CISPA was introduced in November by Representative Michael Rogers (R-MI). Its main goal is to protect the government against cyber attacks, but it shouldn’t be much of a surprise that the bill still manages to overreach its goal and threaten simple online civil liberties. The problem is the level of surveillance this bill will allow the federal government over literally everything everybody does online.
I’m all for protecting against cyber attacks; indeed, it would be irresponsible of the U.S. government to not take these attacks seriously. However, these attacks can be dealt with without allowing the private Internet activity of the everyday American to be presented on a smorgasbord of privileged information to government officials under the guise of preventing cyber terrorism.
And, honestly, I don’t have any dirty secrets online that I feel threatened about having found out by the government — it’s not the information being seen that I’m concerned about. It’s the information being used.

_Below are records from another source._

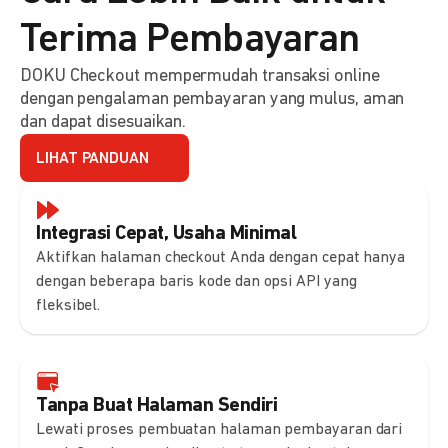
Terima Pembayaran
DOKU Checkout mempermudah transaksi online
dengan pengalaman pembayaran yang mulus, aman
dan dapat disesuaikan.
LIHAT PANDUAN
Integrasi Cepat, Usaha Minimal
Aktifkan halaman checkout Anda dengan cepat hanya
dengan beberapa baris kode dan opsi API yang
fleksibel.
Tanpa Buat Halaman Sendiri
Lewati proses pembuatan halaman pembayaran dari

We’re college students, and we spend way too much of our time online. We throw way too much of our information into the digital void and we trust our privacy settings and password protection more than we should. But we probably aren’t talking about a murder we committed last week or a felony we’re planning. We’re talking about dumb, arbitrary crap: homework, sex, work, friends. In a word — life. It’s not information that needs to be private, but it’s information that should be private.

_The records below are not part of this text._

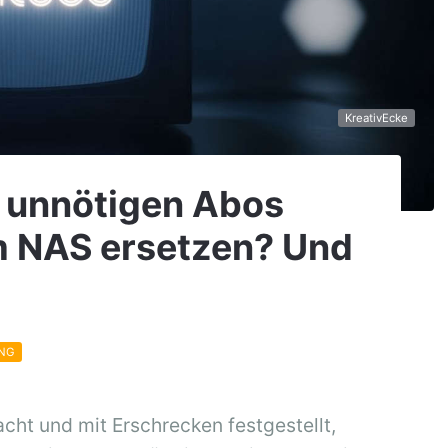
KreativEcke
e unnötigen Abos
m NAS ersetzen? Und
ING
cht und mit Erschrecken festgestellt,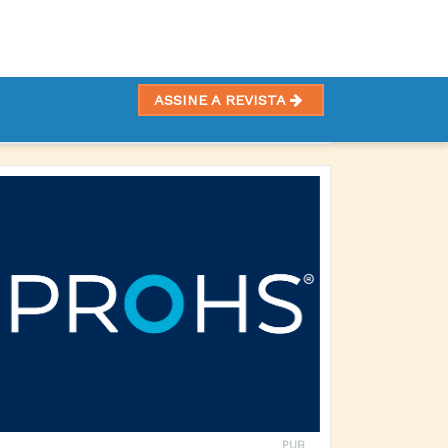
ASSINE A REVISTA
PUB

— Sam Bouchat, April 21 issue
Daily Trojan
USC
“Achievement not an individual endeavor”
Commencement is almost here. It’s a time to see family, take pictures and get nostalgic with your classmates.
Of course, it’s also a time to be self-centered. Commencement ultimately exists to celebrate individual achievement. And, hey, if you’re managing to actually graduate — whether it’s in three years or six — you deserve to pat yourself on the back. You deserve to imagine a flashy future for yourself, possibly a future in which a campus building is in your name.
Though this attitude is excusable at commencement, it’s best not to carry it beyond May 11. Individual achievement is important, but we could all use a healthy dose of collectivism.
The United States is one of the most staunchly individualistic countries in the world. Here, we’re taught to stand out and get ahead — preferably on our own, you freeloader. We learn that if we don’t speak up and advocate for our interests, our go-getting peers will leave us in the dust.
But we have to remember that people rarely make it alone. You don’t exist in a vacuum; like it or not, you’re defined by the groups to which you belong. In fact, a collectivist would say that without the group, the self is practically nothing.
As members of an individualistic society, we love heroes. We eat up stories that focus on one man’s struggle or one woman’s brilliant idea. But when everyone tries to lead, there’s no one left to work behind the scenes.
It’s tempting to chase the spotlight, but I firmly believe that the most valuable goal isn’t to be seen as great — it’s to do great things, no matter who gets recognized in the end. Should the time be right, the spotlight will find you on its own.